Rolls Royce, the UK based luxury auto company, had announced its plans to lay-off 9000 employees globally in May 2020. Out of these, its Derby head office will see 1500 jobs being cut.

Just a week back, Burger King and Pret a Manager had laid off 2600 employees.

In fact, close to 60,000 jobs have either been lost or put at risk since March 2020 from companies such as Airbus, Arcadia, Boots, British Airways, Burger King, Carluccio's, Chiquito, Frankie & Benny's, Bella Italia, Cafe Rouge, Las Iguanas, DHL, Harveys, Le Pain Quotidien, Oasis and Warehouse, P&O Ferries, Pret a Manger, Quiz, Rolls Royce, Royal Mail, Ryanair, Upper Crust, Caffe Ritazza, TM Lewin, Victoria's Secret and Virgin Money.

The rate of unemployment is expected to rise rapidly during the course of the pandemic year 2020 in Britain, and is a major area of concern. It is projected to cross 10 per cent by the end of 2020, according to government estimates.

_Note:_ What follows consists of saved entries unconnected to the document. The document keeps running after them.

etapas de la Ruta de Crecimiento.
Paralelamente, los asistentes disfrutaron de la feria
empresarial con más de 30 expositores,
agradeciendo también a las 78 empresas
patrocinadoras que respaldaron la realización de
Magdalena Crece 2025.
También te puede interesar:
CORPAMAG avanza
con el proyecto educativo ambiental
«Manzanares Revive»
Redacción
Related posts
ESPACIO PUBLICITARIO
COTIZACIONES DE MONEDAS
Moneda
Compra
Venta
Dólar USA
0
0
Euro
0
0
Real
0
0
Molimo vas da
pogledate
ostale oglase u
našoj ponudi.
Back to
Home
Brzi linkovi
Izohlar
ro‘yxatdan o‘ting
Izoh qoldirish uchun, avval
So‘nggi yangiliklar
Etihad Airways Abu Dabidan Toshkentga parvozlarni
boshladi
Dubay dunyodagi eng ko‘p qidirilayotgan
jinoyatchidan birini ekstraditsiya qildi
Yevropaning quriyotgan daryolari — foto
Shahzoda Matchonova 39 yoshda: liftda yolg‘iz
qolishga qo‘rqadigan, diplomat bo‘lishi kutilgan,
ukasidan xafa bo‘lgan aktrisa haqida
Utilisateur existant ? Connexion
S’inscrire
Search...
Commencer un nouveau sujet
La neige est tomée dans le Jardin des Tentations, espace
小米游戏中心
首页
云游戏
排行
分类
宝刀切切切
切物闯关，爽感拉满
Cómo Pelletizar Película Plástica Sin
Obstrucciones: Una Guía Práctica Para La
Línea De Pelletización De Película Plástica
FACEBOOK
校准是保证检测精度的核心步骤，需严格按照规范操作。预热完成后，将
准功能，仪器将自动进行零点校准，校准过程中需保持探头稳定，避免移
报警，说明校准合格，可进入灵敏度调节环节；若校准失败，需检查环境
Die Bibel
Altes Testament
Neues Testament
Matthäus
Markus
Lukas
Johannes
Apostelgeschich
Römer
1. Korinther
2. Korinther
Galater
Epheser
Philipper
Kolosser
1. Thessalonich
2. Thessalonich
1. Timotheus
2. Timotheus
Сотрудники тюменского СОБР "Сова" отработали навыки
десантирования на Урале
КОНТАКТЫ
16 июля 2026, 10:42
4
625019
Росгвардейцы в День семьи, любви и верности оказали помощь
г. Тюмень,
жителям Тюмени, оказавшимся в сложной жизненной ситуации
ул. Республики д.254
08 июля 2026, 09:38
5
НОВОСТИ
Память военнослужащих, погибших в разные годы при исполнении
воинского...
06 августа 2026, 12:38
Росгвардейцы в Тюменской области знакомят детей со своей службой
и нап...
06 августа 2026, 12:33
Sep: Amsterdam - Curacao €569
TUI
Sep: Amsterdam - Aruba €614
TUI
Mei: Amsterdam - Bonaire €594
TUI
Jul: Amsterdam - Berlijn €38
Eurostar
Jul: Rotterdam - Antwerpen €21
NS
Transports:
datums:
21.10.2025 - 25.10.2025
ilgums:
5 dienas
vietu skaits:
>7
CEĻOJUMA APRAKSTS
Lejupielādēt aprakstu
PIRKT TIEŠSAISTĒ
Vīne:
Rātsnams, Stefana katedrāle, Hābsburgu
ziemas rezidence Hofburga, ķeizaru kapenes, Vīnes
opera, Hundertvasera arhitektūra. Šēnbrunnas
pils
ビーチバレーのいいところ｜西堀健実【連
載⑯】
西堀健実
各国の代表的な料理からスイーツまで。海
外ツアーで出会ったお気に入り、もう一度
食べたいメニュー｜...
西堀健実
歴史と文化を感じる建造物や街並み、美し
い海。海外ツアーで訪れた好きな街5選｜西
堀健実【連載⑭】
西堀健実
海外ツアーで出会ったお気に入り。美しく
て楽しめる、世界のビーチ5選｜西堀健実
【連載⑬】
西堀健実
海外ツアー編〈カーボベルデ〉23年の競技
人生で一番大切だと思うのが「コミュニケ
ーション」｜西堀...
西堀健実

In a separate poll by the Bank of England, which surveyed 2,776 business executives across the nation, the volume of unemployment is forecasted to reach 3.5 million by December 2020, owning to the devastating effects of the Covid-19 pandemic. The respondents said that their sales are expected to drop by 38 percent in 2020, as compared to the last year levels.

In sum, the British Prime Minister is rightly worried about the pace of the economic recovery, which looks to be very slow at the moment. Despite a drop in the rate of corona related infection across the nation, people are still fearful to go out. Johnson’s commitment to call his office staff to work is likely to instill a new wave of confidence amongst people and will encourage them to start going to their offices for work. This could have a ripple effect on raising the level of economic activity across the UK, which is already struggling with massive job-losses and a high public debt.